Embedded Command: Serialization
When dealing with little embedded ecosystems, one of the most important – and often critical – design considerations is, “how can information be shared?”
Even for the simplest of embedded systems, communication with a phone, WiFi, or a peripheral over a wire is a common requirement. And with larger systems, information may need to be passed between multiple MCUs in order to conduct the operations of the system as a whole.
One can imagine just how important it is for data to arrive intact and timely when dealing with safety-critical embedded systems.
This post is the first of a series, Embedded Command where we will build a robust, performant, and safe communication framework for embedded devices piece by piece.
How do we represent Data?
The first question to ponder, is how exactly we even want our communication process to look.
We know that in our programs we have types which represent the shape of our data, but these types only exist as abstract structures for the compiler and developer to use harmoniously to design structure, control flow, and enforcements. The notion of types does not exist outside of our program. Since we are dealing with communication between multiple devices, we need to create a unified description of how data should look.
To fascilitate communication, serial data is the preferred choice, whether it be UART, BLE, Sockets, etc. So we will design our system around that. The process of converting in-memory data to and from bytes – or whatever the word size is for a serial protocol – is called serialization.
Ok so we want to be able to turn types to and from bytes, basically. What does that look like? Could we do something like JSON?
JSON is what’s called “self-describing”, which means that you can read JSON data, knowing nothing about the shape of the data you are receiving, and completely construct data in-memory from that. This is cool, and highly dynamic. The serde crate provides an expansive interface for this.

Exercises to complete ▸
1/ In the post on embedded serialization, what is the process of converting in-memory data to and from bytes called?
2/ Pick up the post on embedded serialization after its final sentence and carry on writing it.

Recorded information ▸

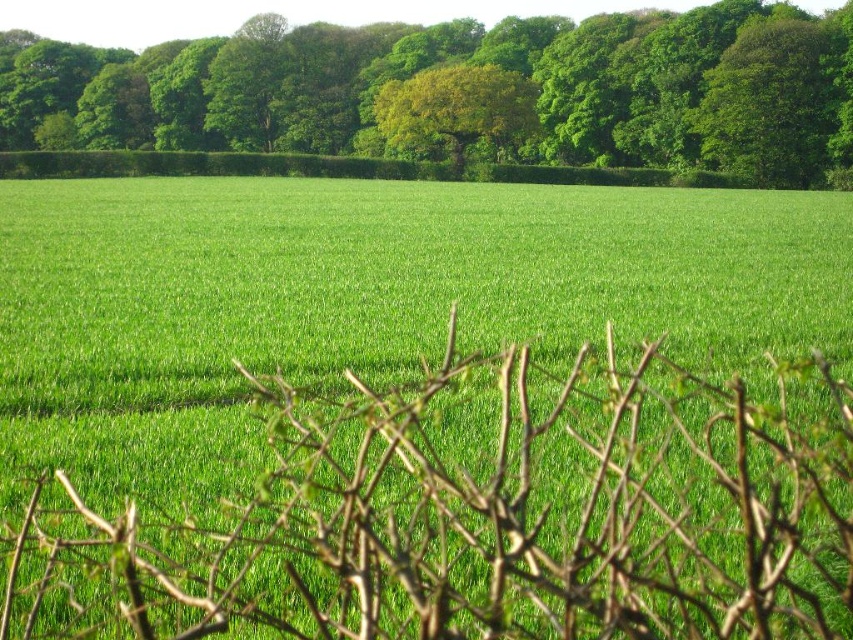
Question: Estimate the real-world distances between objects in this image. Which object is closer to the green grass at center?

Choices:
 (A) green leafy tree at upper center
 (B) green leafy tree at center

Answer: (B)

Question: Is green grass at center behind green leafy tree at center?

Choices:
 (A) no
 (B) yes

Answer: (A)

Question: In this image, where is green grass at center located relative to green leafy tree at center?

Choices:
 (A) right
 (B) left

Answer: (B)

Question: Is green leafy tree at upper center smaller than green leafy tree at center?

Choices:
 (A) yes
 (B) no

Answer: (B)

Question: Which point appears farthest from the camera in this image?

Choices:
 (A) (602, 13)
 (B) (759, 216)

Answer: (A)

Question: Estimate the real-world distances between objects in this image. Which object is farther from the green grass at center?

Choices:
 (A) green leafy tree at upper center
 (B) green leafy tree at center

Answer: (A)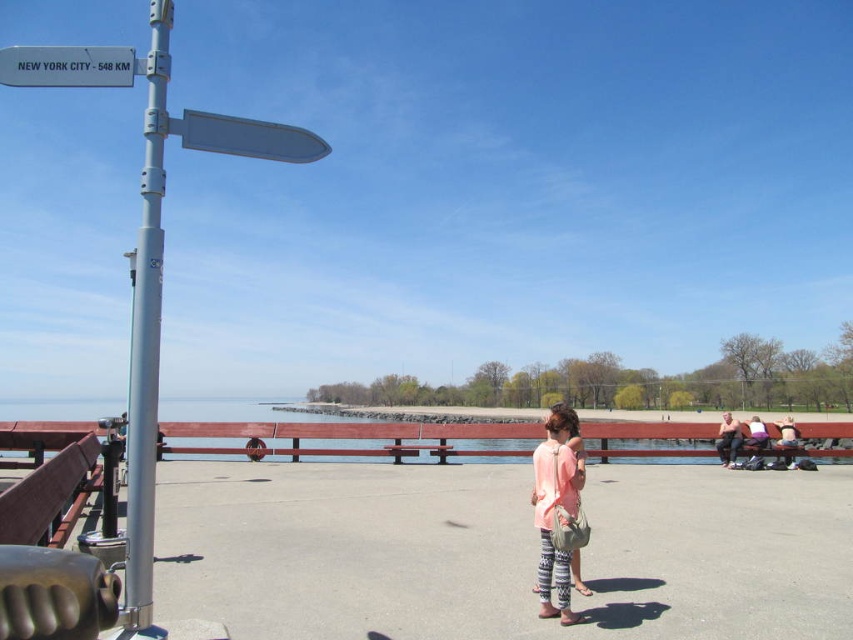
Based on the photo, you are standing at the waterfront promenade and see both the tan leather jacket at right and the pink fabric person at right. Which object is positioned to the left when viewed from your perspective?

The tan leather jacket at right is positioned to the left of the pink fabric person at right.

You are standing on the waterfront promenade and see the silver metallic pole at left and the light pink fabric dress at center. Which object is higher from the ground?

The silver metallic pole at left is above the light pink fabric dress at center, so the silver metallic pole at left is higher from the ground.

You are standing at the waterfront promenade and see the silver metallic pole at left and the tan leather jacket at right. Which object appears smaller in size?

The silver metallic pole at left appears smaller in size compared to the tan leather jacket at right.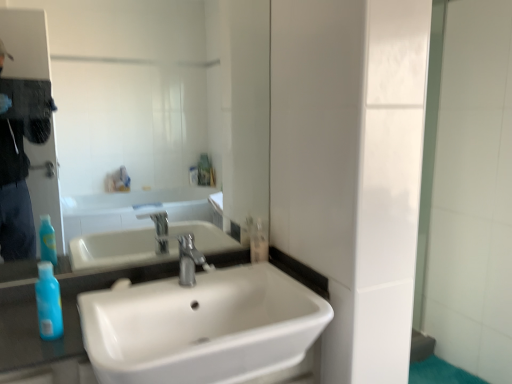
This screenshot has height=384, width=512. I want to click on empty space that is in between clear plastic bottle at center, placed as the first mouthwash when sorted from right to left, and silver metallic faucet at center, so click(228, 270).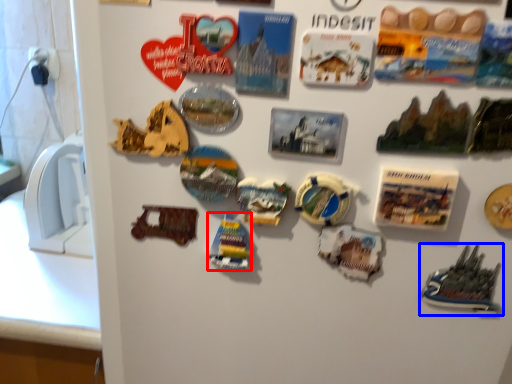
Question: Which object appears closest to the camera in this image, stuff (highlighted by a red box) or toy (highlighted by a blue box)?

Choices:
 (A) stuff
 (B) toy

Answer: (B)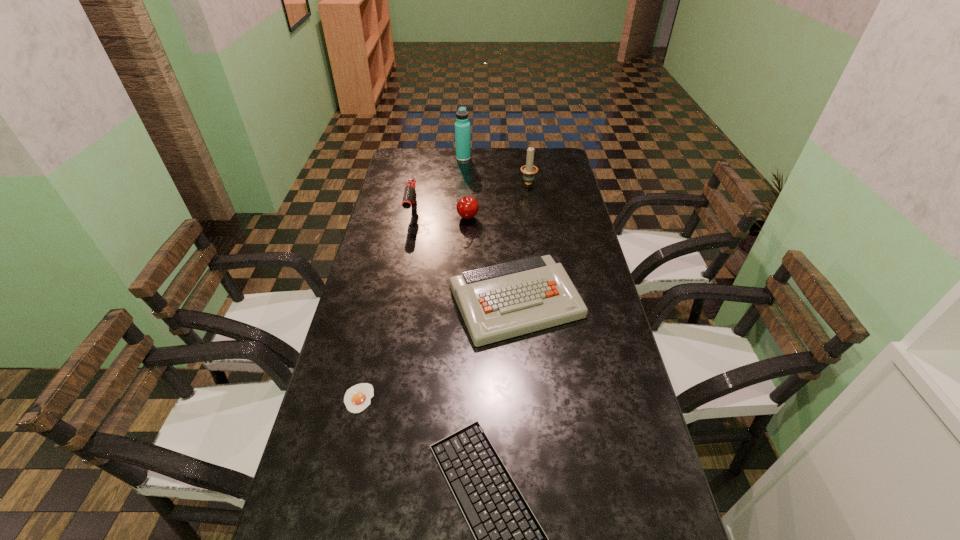
Locate an element on the screen. The image size is (960, 540). blank area located 0.200m on the left of the tallest object is located at coordinates (412, 158).

You are a GUI agent. You are given a task and a screenshot of the screen. Output one action in this format:
    pyautogui.click(x=<x>, y=<y>)
    Task: Click on the vacant space situated on the handle side of the sixth nearest object
    
    Given the screenshot: What is the action you would take?
    pyautogui.click(x=526, y=170)

This screenshot has width=960, height=540. Find the location of `vacant area situated 0.170m on the handle side of the sixth nearest object`. vacant area situated 0.170m on the handle side of the sixth nearest object is located at coordinates (524, 158).

Locate an element on the screen. The width and height of the screenshot is (960, 540). free space located 0.270m on the handle side of the sixth nearest object is located at coordinates (523, 147).

Locate an element on the screen. vacant point located at the aiming end of the gun is located at coordinates (402, 264).

The image size is (960, 540). What are the coordinates of `vacant space positioned on the front of the cherry` in the screenshot? It's located at (465, 301).

The width and height of the screenshot is (960, 540). Find the location of `free space located 0.170m on the left of the fifth farthest object`. free space located 0.170m on the left of the fifth farthest object is located at coordinates (394, 301).

Locate an element on the screen. vacant space located on the front of the egg yolk is located at coordinates (x=348, y=446).

Locate an element on the screen. The width and height of the screenshot is (960, 540). object present at the far edge is located at coordinates (462, 126).

Identify the location of gun present at the left edge. The image size is (960, 540). (409, 198).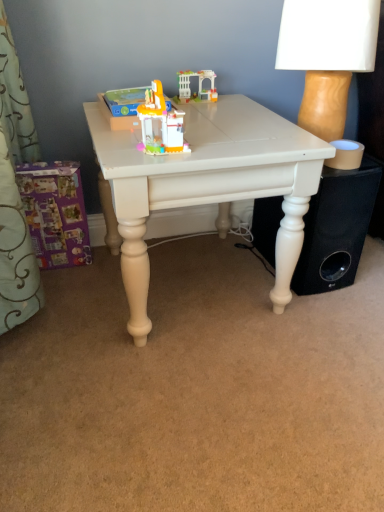
Where is `free space in front of translucent plastic toy at center, which is counted as the 4th toy, starting from the back`? free space in front of translucent plastic toy at center, which is counted as the 4th toy, starting from the back is located at coordinates (150, 159).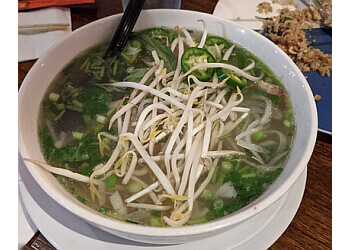
Locate an element on the screen. spoon is located at coordinates (122, 27).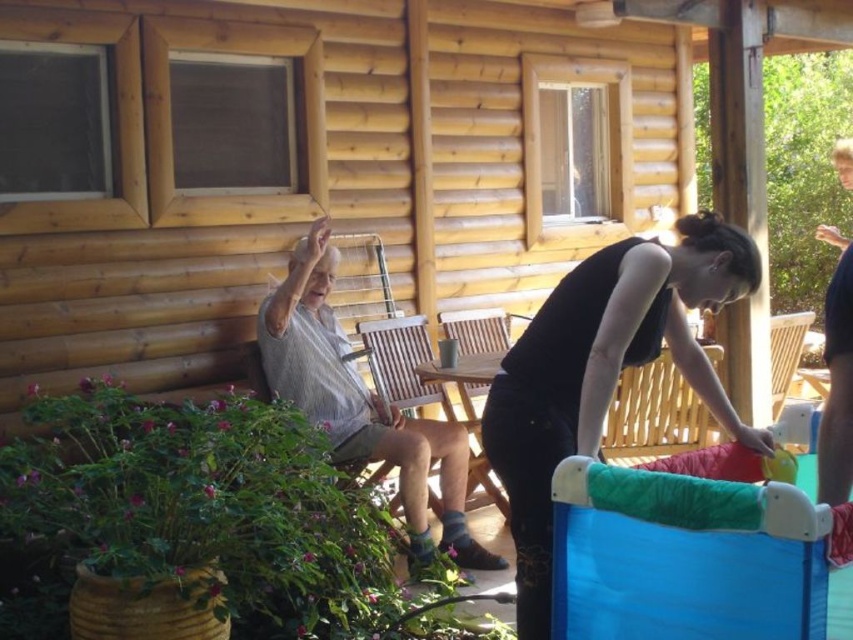
Question: Does black matte tank top at center lie behind light gray striped shirt at left?

Choices:
 (A) yes
 (B) no

Answer: (B)

Question: Which of the following is the farthest from the observer?

Choices:
 (A) light gray striped shirt at left
 (B) black matte tank top at center

Answer: (A)

Question: Is black matte tank top at center bigger than light gray striped shirt at left?

Choices:
 (A) no
 (B) yes

Answer: (A)

Question: Where is black matte tank top at center located in relation to light gray striped shirt at left in the image?

Choices:
 (A) left
 (B) right

Answer: (B)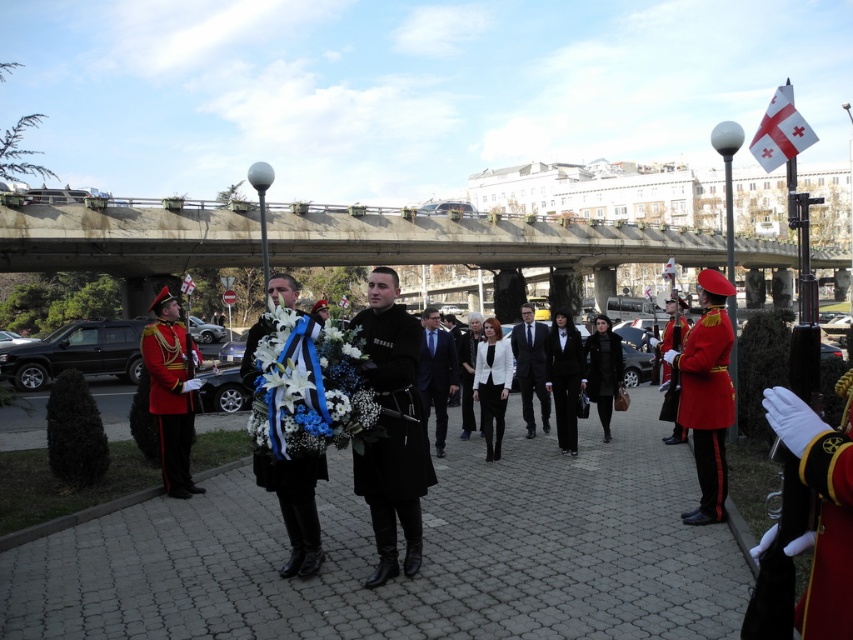
Who is positioned more to the right, black matte coat at center or dark suit at center?

Positioned to the right is dark suit at center.

At what (x,y) coordinates should I click in order to perform the action: click on black matte coat at center. Please return your answer as a coordinate pair (x, y). This screenshot has width=853, height=640. Looking at the image, I should click on (393, 429).

Does dark suit at center appear under black leather jacket at center?

Indeed, dark suit at center is positioned under black leather jacket at center.

Is dark suit at center bigger than black leather jacket at center?

Yes.

Is point (445, 429) farther from camera compared to point (467, 330)?

No, (445, 429) is in front of (467, 330).

I want to click on dark suit at center, so click(436, 372).

Which of these two, black matte coat at center or shiny red uniform at left, stands shorter?

Standing shorter between the two is shiny red uniform at left.

Which is behind, point (434, 481) or point (170, 381)?

The point (170, 381) is more distant.

Who is more forward, (369, 378) or (173, 481)?

Point (369, 378)

Find the location of a particular element. The width and height of the screenshot is (853, 640). black matte coat at center is located at coordinates (393, 429).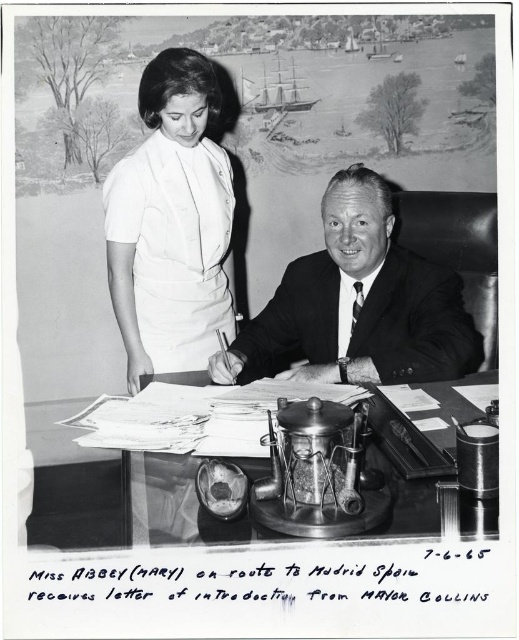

Answers below ▸
1/ It is called serialization.

2/
This does not work, however, for our use-case in an embedded context because of just how dynamic it is. For embedded development, our job is to maximize invariance and static analysis. Serializing to JSON is an intrisicaly dynamic process.
So we probably want a non self-describing serialization protocol. Meaning that the sender includes no descriptive information within the serialized data, and the receiver must be expecting data of the appropriate “shape”.
That might sound strange right now, how can the receiver “expect” a certain kind of message to be sent if the message hasn’t been sent yet, and we will elaborate on how this works later.
The Interface
Now that we understand what needs to be done, let’s design a Rust interface to fascilitate this. We’ll make a sub-crate of embedded-command
called cookie-cutter
.
Let’s make a trait called Serialize, where types that implement this trait can be serialized to and from some kind of transmission data type:
trait Serialize {
fn serialize(&self, dst: ?);
fn deserialize(src: ?) -> Self;
}
Ok… this interface has a good start, but what exactly should the function parameters be? And… come to think of it, do we need to know the size of the data we are serializing? What would it even look like to serialize an unsized type? How could that process be static?
Let’s break this down and tackle each problem.
Size
The prospect of transmitting sized types is alluring, as the size of the type would be baked into the binary at compile time, increasing the invariance of the serialization process. But on the other hand, what if some types cannot be sized, like strings or vectors?
Well, it really would be a shame for each of the two types of types to bog down each other, so how about we split the interface in two. One for types that have a static size, and one for types that don’t!
This way, if the situation does not demand unsized types, we can reap the reward of having a perfectly static communication system.
trait UnsizedSerialize {
fn serialize(&self, dst: ?);
fn deserialize(src: ?) -> Self;
}
trait SizedSerialize {
fn serialize(&self, dst: ?);
fn deserialize(src: ?) -> Self;
}
The unsized types will probably need to describe themselves a bit (like the number of bytes to expect since that is no longer statically known) but it will still be very low overhead.
Parameters
Hmm, surely the parameters for these two traits will be different, for SizedSerialize
the size of the type should be known in some way, so let’s add that as an associated const of the trait:
trait SizedSerialize {
const SIZE: usize;
fn serialize(&self, dst: ?);
fn deserialize(src: ?) -> Self;
}
…and while we’re at it, now that the implementer must (somehow) provide us with the size of the type in serialized form, we can serialize to and from an array of that size!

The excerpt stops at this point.